Além disso, embora ele seja economicamente cauteloso, ele vai soltar as “guerras culturais”. O resultado será mais abusos de crianças e mulheres transgênero e mais demonização de pessoas brancas e do “colonialismo” britânico. Ele também provavelmente proibirá a “islamofobia” — o que pode ter um efeito assustador ainda maior na discussão necessária sobre o antissemitismo muçulmano ou terrorismo islâmico do que é o caso atualmente. O boato de que a veterana ideóloga dos “direitos humanos” Harriet Harman se tornará chefe da Comissão de Igualdades e Direitos Humanos no lugar da Baronesa Falkner, que bravamente tentou combater a loucura transgênero, arrepia os ossos.
Starmer também está comprometido com uma aceleração insana da já ruinosa meta de Net Zero e com o desenvolvimento de laços "cada vez mais próximos" com a UE, o que irá sufocar ainda mais as liberdades empresariais que o Brexit permitiu, mas que o governo conservador nunca entregou.
Com essa agenda, o governo trabalhista será um só com todo o estado administrativo e todo o establishment cultural e intelectual — precisamente a tirania cultural dogmática contra a qual milhões de europeus e americanos estão em revolta.
E então, o que dizer dos Tories? Eles agora vão entrar em guerra civil. De fato, ela já começou, com diferentes facções acusando umas às outras de terem perdido o país.

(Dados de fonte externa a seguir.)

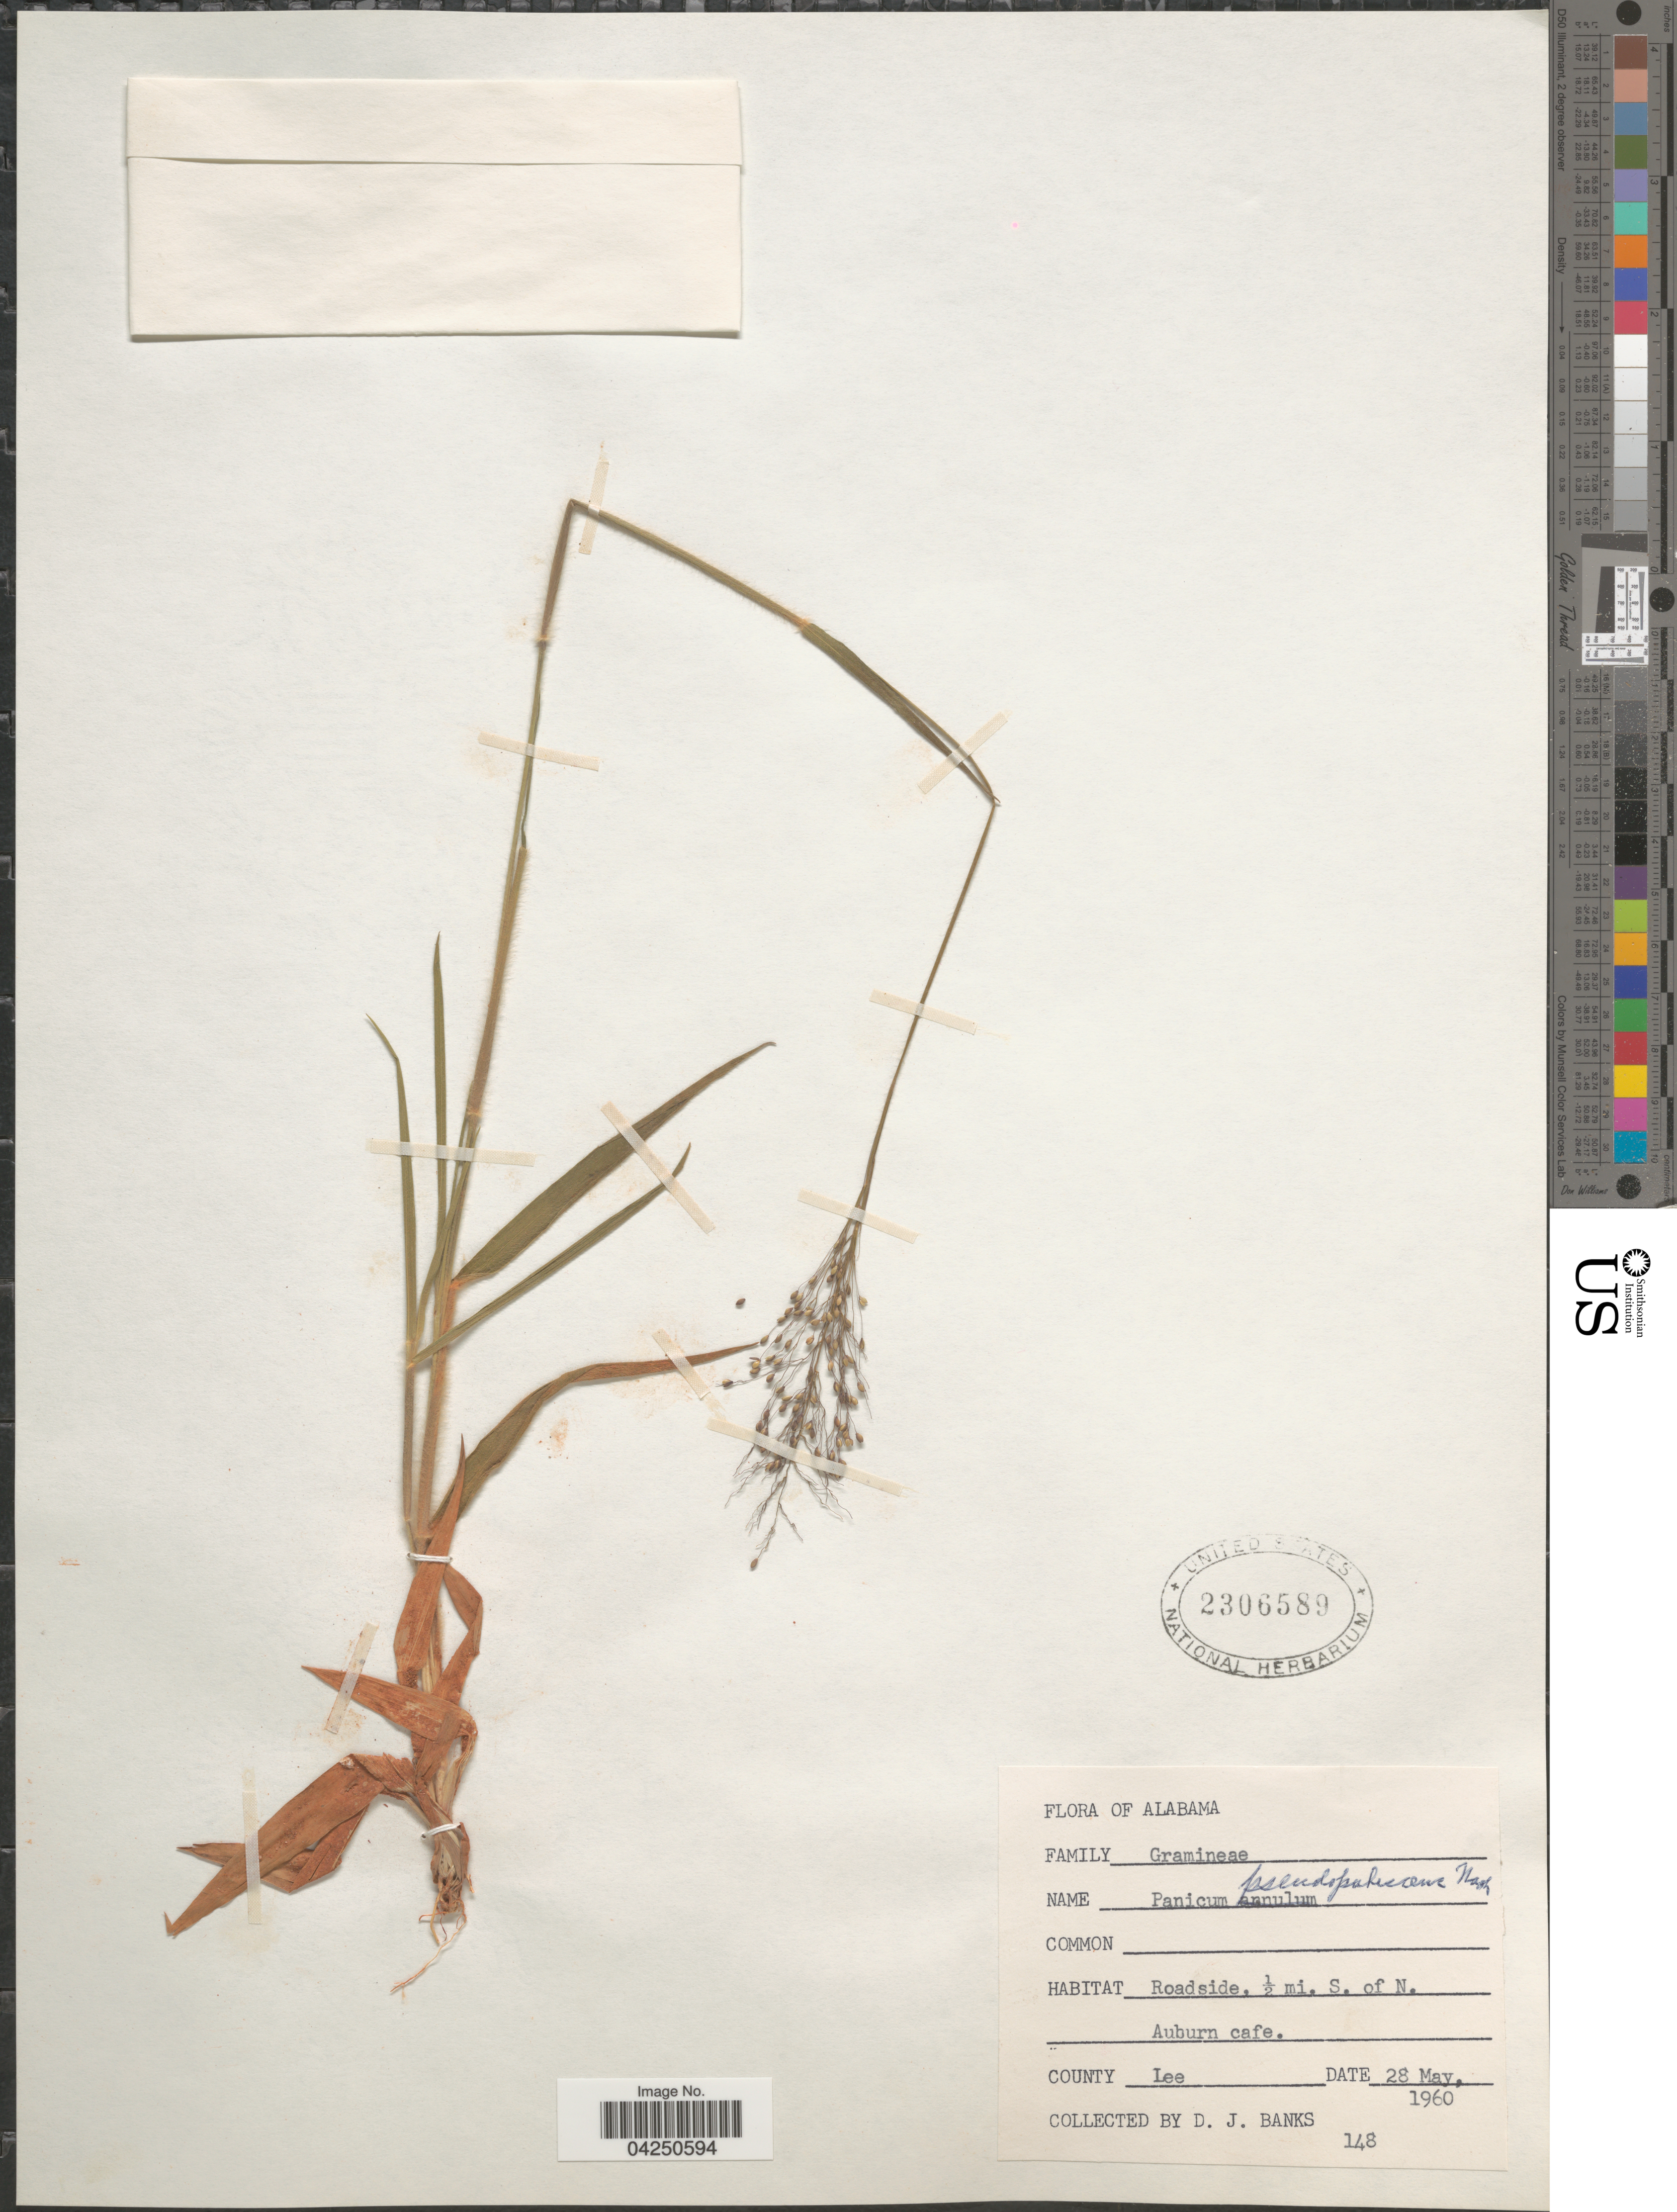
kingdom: Plantae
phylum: Tracheophyta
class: Liliopsida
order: Poales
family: Poaceae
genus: Dichanthelium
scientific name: Dichanthelium acuminatum var. acuminatum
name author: (Sw.) Gould & C.A. Clark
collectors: D. J. Banks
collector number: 148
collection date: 1960-05-28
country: United States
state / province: Alabama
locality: Roadside, ½ mi. S. of N. Auburn cafe, County Lee.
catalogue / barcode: US 2306589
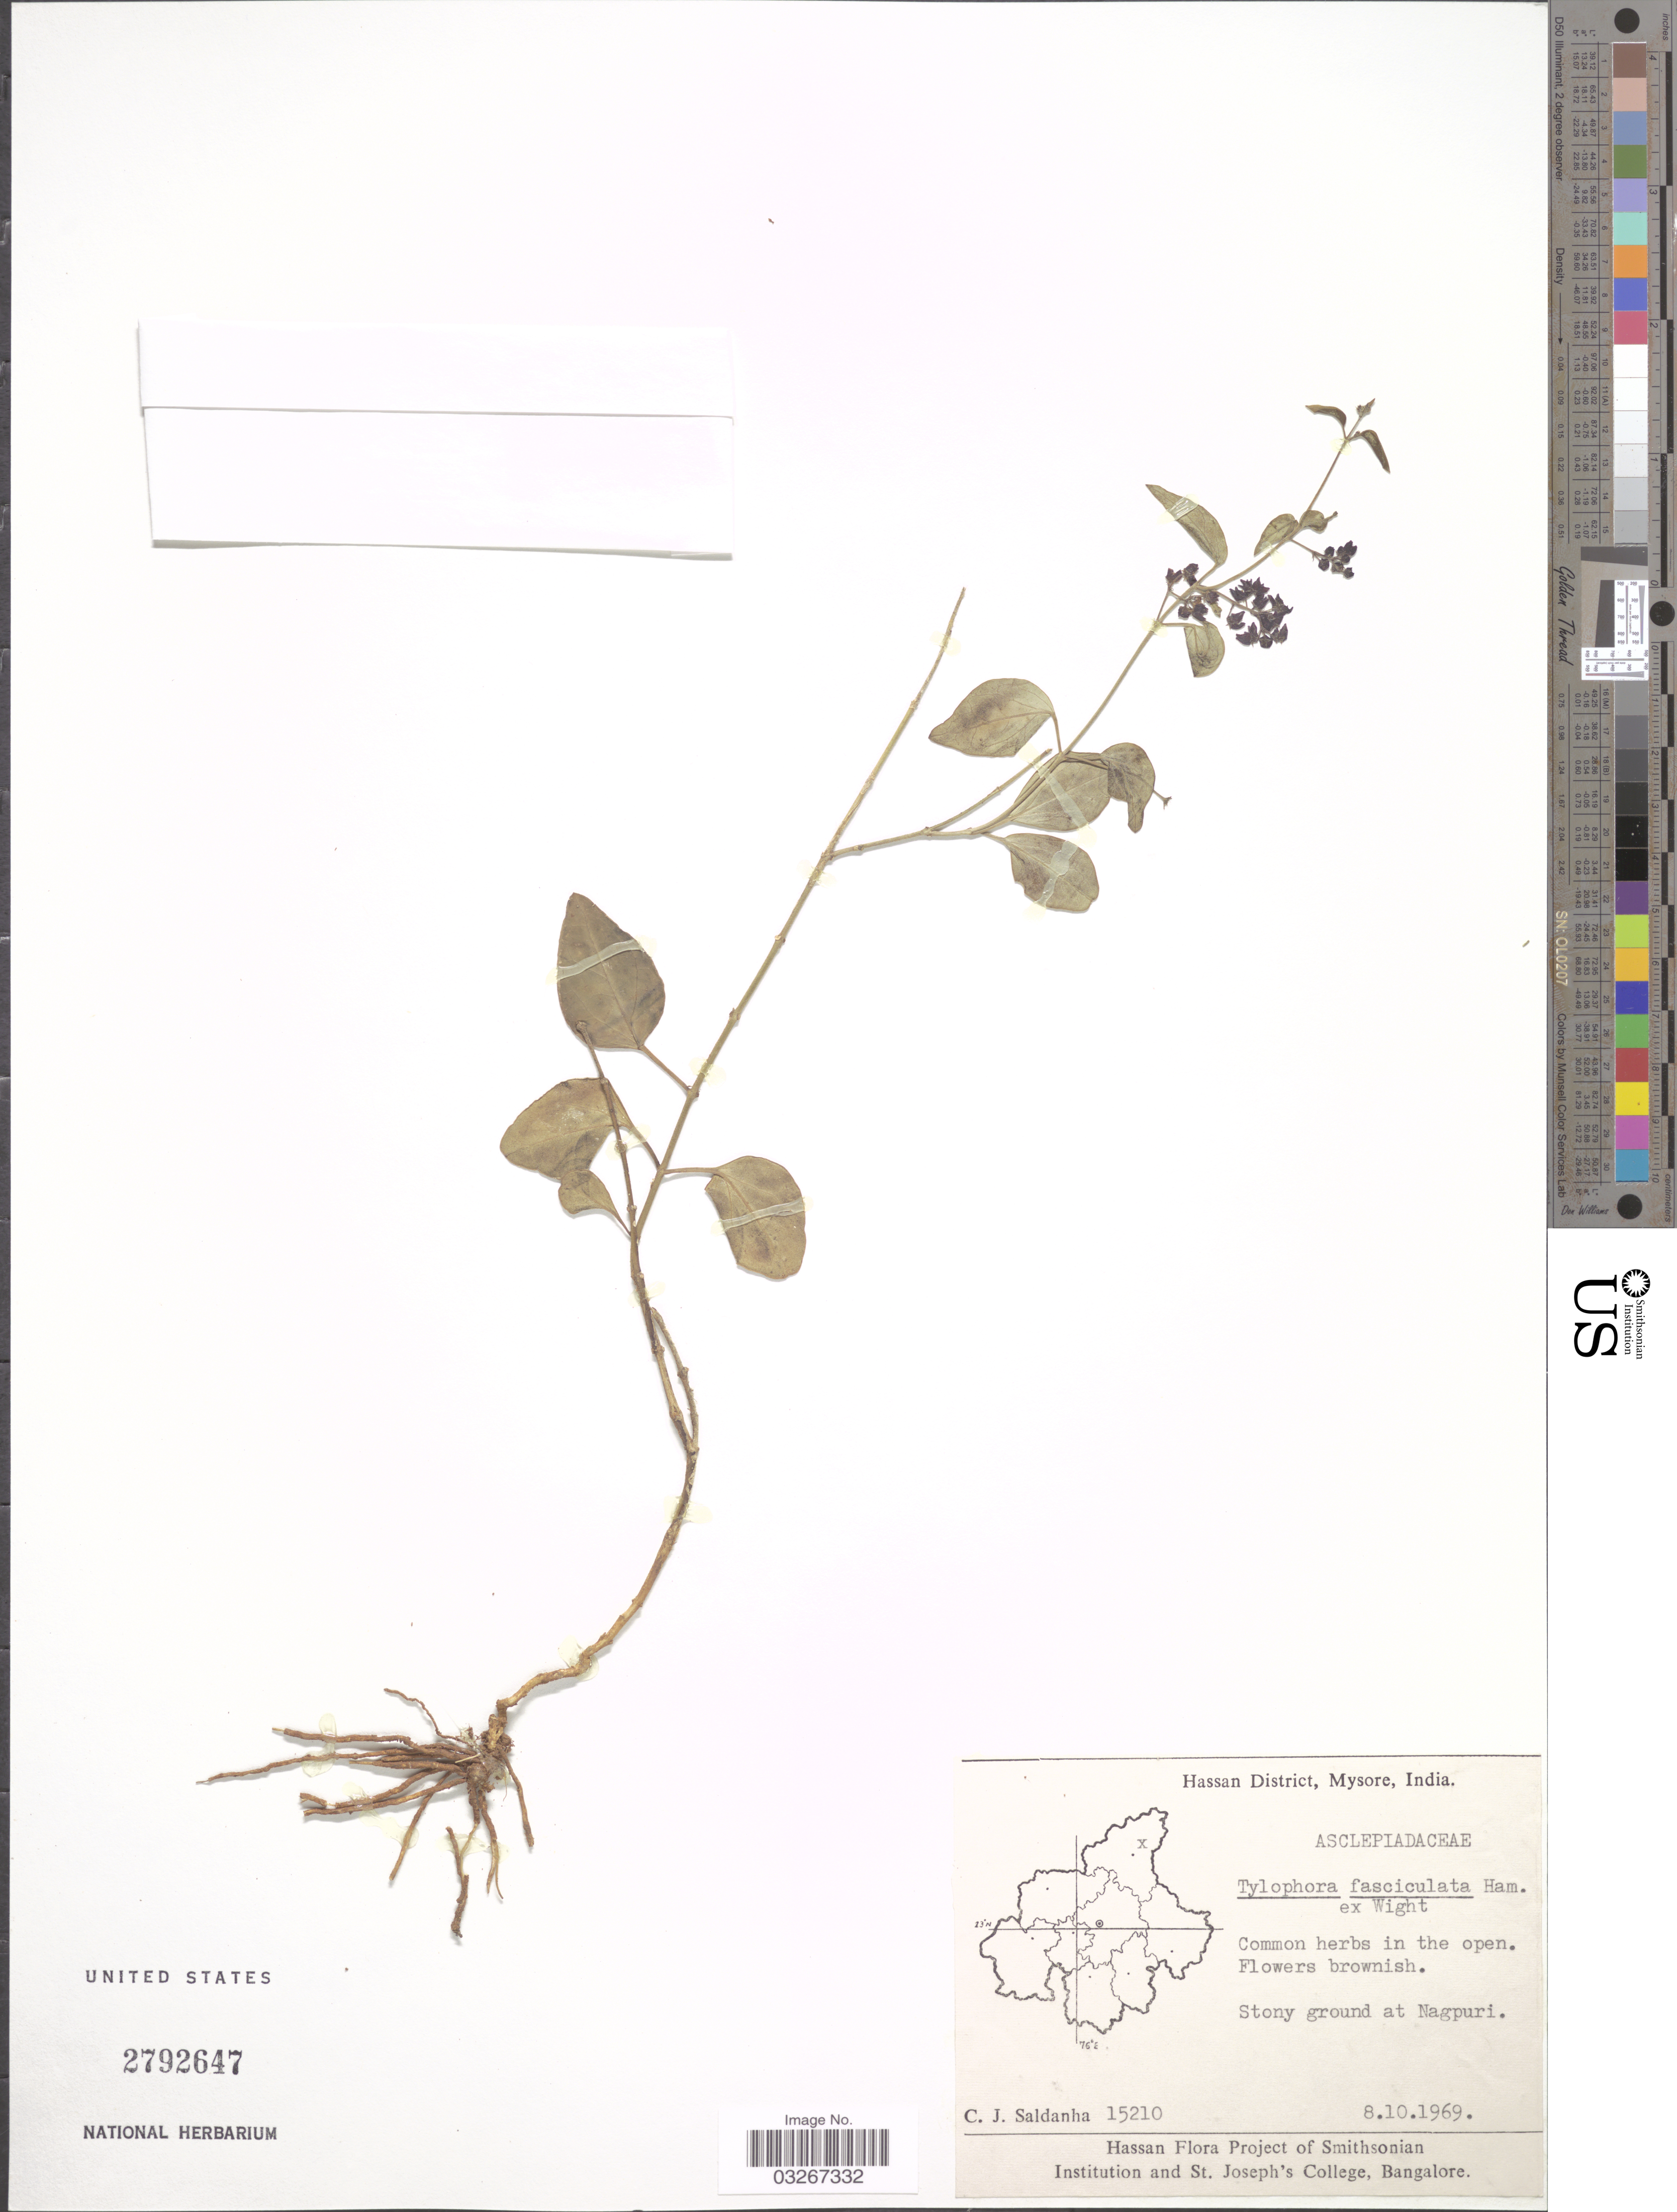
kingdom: Plantae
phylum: Tracheophyta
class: Magnoliopsida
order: Gentianales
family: Apocynaceae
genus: Tylophora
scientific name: Tylophora fasciculata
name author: Buch.-Ham. ex Wight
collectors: C. J. Saldanha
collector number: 15210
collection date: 1969-10-08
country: India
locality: Hassan District, Mysore. Stony ground at Nagpuri.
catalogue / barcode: US 2792647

O fato é que por décadas o partido Conservador falhou em articular valores conservadores básicos — conservando o que era melhor e mais valioso na cultura britânica e ocidental. Ricocheteando entre universalistas liberais e ideólogos do livre mercado, os Tories persistiram na mentira de que o estado de bem-estar social poderia coexistir com gastos públicos reduzidos; eles quebraram sua promessa de controlar a imigração em massa; eles falharam em quebrar o controle do estado administrativo para tirar vantagem do Brexit; eles foram amplamente supinos diante da loucura transgênero e do racismo antibranco; eles ficaram paralisados diante da anarquia generalizada nas ruas; e eles falharam em proteger a comunidade judaica britânica contra ataques.
Então, quando se trata de se opor à agenda trabalhista, os conservadores não terão nada a dizer, porque ajudaram a viabilizar grande parte disso .
Enquanto isso, Nigel Farage, que agora conseguiu o que pretendia fazer ao pulverizar o Partido Conservador, passará para a próxima parte de sua agenda: levar a luta ao governo trabalhista para promover a reconfiguração da política britânica, reconectando-a com o mainstream britânico e recuperando o verdadeiro centro político que ele há muito imaginava.
Farage — o verdadeiro e único criador do Brexit — é o político mais consequente do período pós-Thatcher. Ele tem suas próprias falhas. Seus princípios de livre mercado o alinham com a ala do partido Tory que desapareceu dentro de sua visão de túnel econômica. E sua tendência ao isolacionismo internacional e indiferença em relação à defesa são alarmantes.
Mas ele fala por milhões ao promover a independência da nação dentro de fronteiras devidamente policiadas e com a imigração mantida em níveis administráveis, e ao defender uma cultura baseada em sua própria história e tradições, consagrando a justiça, a ordem social e uma base na realidade que as pessoas podem reconhecer como um esforço nacional compartilhado e que podem chamar de lar.
A menos que os conservadores reconheçam que este é o terreno que eles abandonaram desastrosamente — e a menos que eles se comprometam a promovê-lo e defendê-lo — eles estão acabados.
Nos degraus do Número Dez, Starmer disse que governaria “sem o peso da doutrina”. Uma nação desiludida e cética está prestes a ver exatamente o que ele acha que isso significa.